Entering the 2013 NFL regular season, few teams received as much hype as the revamped Philadelphia Eagles. Head coach Chip Kelly was praised as an offensive mastermind who would revolutionize the NFL, but there's been one insurmountable hurdle in the Eagles' road to elite: inconsistent quarterback play.
Nick Foles' recent injury offers the opportunity for Philadelphia to commit to a full-time starter and thus solve that issue.
Entering Week 7, Foles had been playing exceptional football. In his previous two appearances, the former Arizona star had 493 yards, five touchdowns and no interception on a completion percentage of 67.9.
During Week 7, however, Foles was 11-of-29 for 80 yards, no touchdowns and no interceptions before going down with a head injury.
Now, Philadelphia needs to answer a question: Who is it committed to?
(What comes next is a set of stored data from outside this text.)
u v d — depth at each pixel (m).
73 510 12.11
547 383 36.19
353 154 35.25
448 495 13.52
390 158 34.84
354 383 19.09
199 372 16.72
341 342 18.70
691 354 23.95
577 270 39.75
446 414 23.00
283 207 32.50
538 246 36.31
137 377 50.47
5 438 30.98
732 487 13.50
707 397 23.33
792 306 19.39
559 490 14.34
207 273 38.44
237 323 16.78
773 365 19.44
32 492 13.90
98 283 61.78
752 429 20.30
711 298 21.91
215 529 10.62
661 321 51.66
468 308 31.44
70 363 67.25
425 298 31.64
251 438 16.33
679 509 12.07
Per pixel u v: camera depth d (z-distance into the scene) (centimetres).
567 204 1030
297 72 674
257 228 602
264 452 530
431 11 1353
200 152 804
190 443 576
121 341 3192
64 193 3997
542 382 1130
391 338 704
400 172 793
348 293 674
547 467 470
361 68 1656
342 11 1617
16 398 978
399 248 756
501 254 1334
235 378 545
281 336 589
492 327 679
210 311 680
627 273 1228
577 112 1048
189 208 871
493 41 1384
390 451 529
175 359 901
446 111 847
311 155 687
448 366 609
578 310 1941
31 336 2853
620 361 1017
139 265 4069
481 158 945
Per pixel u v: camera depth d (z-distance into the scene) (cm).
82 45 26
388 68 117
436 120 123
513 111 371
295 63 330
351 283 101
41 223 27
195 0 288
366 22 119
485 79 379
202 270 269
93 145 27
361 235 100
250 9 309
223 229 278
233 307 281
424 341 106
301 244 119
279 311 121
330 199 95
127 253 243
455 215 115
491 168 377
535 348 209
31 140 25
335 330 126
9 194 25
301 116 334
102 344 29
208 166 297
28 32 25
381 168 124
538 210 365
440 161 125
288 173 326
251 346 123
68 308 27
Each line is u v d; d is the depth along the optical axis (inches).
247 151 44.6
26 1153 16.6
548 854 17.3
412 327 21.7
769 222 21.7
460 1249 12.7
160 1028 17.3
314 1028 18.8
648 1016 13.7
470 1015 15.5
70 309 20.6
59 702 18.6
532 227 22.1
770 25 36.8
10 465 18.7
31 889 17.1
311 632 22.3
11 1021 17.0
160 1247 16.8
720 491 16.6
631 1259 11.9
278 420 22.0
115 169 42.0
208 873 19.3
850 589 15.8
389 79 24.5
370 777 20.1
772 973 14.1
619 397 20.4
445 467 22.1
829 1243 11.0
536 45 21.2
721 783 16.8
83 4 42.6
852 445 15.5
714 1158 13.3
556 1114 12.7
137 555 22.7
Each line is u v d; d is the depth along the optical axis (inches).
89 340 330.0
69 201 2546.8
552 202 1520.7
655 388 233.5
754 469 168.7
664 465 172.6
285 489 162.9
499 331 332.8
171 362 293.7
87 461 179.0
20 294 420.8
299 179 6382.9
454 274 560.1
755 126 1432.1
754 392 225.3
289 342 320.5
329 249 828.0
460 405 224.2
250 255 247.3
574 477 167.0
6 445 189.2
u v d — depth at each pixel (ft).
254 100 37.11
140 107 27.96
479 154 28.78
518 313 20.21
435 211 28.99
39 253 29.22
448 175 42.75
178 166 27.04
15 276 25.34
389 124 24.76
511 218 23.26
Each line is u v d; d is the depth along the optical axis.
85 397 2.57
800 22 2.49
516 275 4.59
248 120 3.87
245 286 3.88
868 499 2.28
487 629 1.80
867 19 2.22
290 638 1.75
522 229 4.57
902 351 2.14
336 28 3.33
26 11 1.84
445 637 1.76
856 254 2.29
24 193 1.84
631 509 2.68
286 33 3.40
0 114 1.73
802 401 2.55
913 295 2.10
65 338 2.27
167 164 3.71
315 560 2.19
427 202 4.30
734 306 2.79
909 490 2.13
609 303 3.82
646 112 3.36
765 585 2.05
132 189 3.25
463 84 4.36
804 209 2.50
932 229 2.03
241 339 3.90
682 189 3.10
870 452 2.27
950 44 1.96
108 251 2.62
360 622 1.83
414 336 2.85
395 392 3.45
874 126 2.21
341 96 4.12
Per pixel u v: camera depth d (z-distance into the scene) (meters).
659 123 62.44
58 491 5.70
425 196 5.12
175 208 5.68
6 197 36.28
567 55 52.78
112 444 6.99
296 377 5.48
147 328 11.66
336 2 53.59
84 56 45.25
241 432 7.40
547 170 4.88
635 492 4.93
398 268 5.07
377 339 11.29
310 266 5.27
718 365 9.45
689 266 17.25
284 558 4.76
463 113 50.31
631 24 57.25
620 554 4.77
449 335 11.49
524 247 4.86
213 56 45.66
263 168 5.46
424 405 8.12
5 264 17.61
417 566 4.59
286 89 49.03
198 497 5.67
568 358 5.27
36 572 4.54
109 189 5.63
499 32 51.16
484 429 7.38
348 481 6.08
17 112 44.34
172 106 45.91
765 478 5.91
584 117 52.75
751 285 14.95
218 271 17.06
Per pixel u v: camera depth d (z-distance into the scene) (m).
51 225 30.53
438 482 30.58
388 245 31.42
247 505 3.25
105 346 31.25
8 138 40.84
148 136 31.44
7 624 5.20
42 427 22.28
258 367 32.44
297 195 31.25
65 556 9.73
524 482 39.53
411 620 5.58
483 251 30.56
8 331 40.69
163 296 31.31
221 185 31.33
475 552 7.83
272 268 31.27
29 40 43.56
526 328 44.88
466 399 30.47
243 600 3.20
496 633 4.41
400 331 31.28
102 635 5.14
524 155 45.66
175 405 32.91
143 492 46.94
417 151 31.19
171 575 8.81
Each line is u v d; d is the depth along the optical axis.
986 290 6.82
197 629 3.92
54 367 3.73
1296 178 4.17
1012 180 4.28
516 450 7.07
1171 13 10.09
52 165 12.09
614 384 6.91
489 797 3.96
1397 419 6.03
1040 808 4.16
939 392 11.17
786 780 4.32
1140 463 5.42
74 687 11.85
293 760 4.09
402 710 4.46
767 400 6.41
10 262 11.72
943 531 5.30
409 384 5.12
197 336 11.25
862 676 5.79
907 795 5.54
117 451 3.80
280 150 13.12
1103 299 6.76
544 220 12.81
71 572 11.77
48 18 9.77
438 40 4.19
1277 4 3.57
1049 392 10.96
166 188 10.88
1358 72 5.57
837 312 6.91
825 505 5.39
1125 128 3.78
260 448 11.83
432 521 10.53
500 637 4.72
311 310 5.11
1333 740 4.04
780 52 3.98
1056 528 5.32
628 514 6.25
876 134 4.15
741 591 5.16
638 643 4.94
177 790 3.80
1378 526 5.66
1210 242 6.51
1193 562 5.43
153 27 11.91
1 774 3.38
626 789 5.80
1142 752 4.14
The Eagles have a trio of quarterbacks who have all been labeled as potential starters with Foles, Matt Barkley and Michael Vick. All three have seen the field in 2013, and the common theme has been flashes of brilliance being mixed with moments of pure confusion.
It's time Kelly commits to one player.
There's no question that the Eagles lack consistency at quarterback, and it's unlikely that Barkley, Foles or Vick will provide it. With that being said, there's one form of inconsistency that can be prevented by committing to one of those players: the inconsistency that comes with an ever-changing quarterback situation.
Kelly's offensive system is one of a complex nature. Not only does that require a high number of reps for the quarterback to develop a true understanding, but it puts the offensive linemen and skill players in a position of uncertainty.
When the player taking every snap changes so often, it becomes difficult for any other player to develop a rhythm.
What Foles' injury does is provide Philadelphia with the opportunity to evaluate all three of their players from an in-game perspective. From there, it can be determined which player is the best fit for the unit.
It's then, and only then, that the Eagles will move toward efficiency.
LeSean McCoy has been playing dominant football, but players such as DeSean Jackson, Riley Cooper and Jason Avant have struggled with the constant changes at quarterback. With a full-time star, Philadelphia would be able to move forward with a true offensive identity.
From there, the Eagles could determine if the future of the position is already on the roster.
2014 NFL Draft
One of the biggest selling points for the 2014 NFL draft is the presence of dual-threat quarterbacks with NFL-caliber passing ability. With the position becoming more and more athletic with every passing season, the time is now for teams to draft the ideal fit.
Don't be shocked to see the Eagles emerge as one of the teams that goes all in on a first round field general.
The options are countless, with Teddy Bridgewater of Louisville, Brett Hundley of UCLA, Johnny Manziel of Texas A&M and Marcus Mariota of Oregon all expected to go in the first round. All four have been regarded as potential franchise players.
More importantly, all four would be perfect fits in the Eagles' offense under Kelly.
What this all adds up to is Philadelphia needing to commit to a quarterback in 2013. By doing so, said player would be able to show the Eagles that he either can or cannot lead the team into the future.
From there, Philadelphia will answer the most critical question of all: Should it draft a quarterback in 2014?
Bridgewater is the star pocket passer, while Hundley, Manziel and Mariota are all read-option maestros. Perhaps most significantly, Mariota was Kelly's quarterback at the University of Oregon.
If Philadelphia is going to draft one of those players, the only rational approach from here on out is using Foles' injury as an opportunity to name a quarterback for the remainder of the season.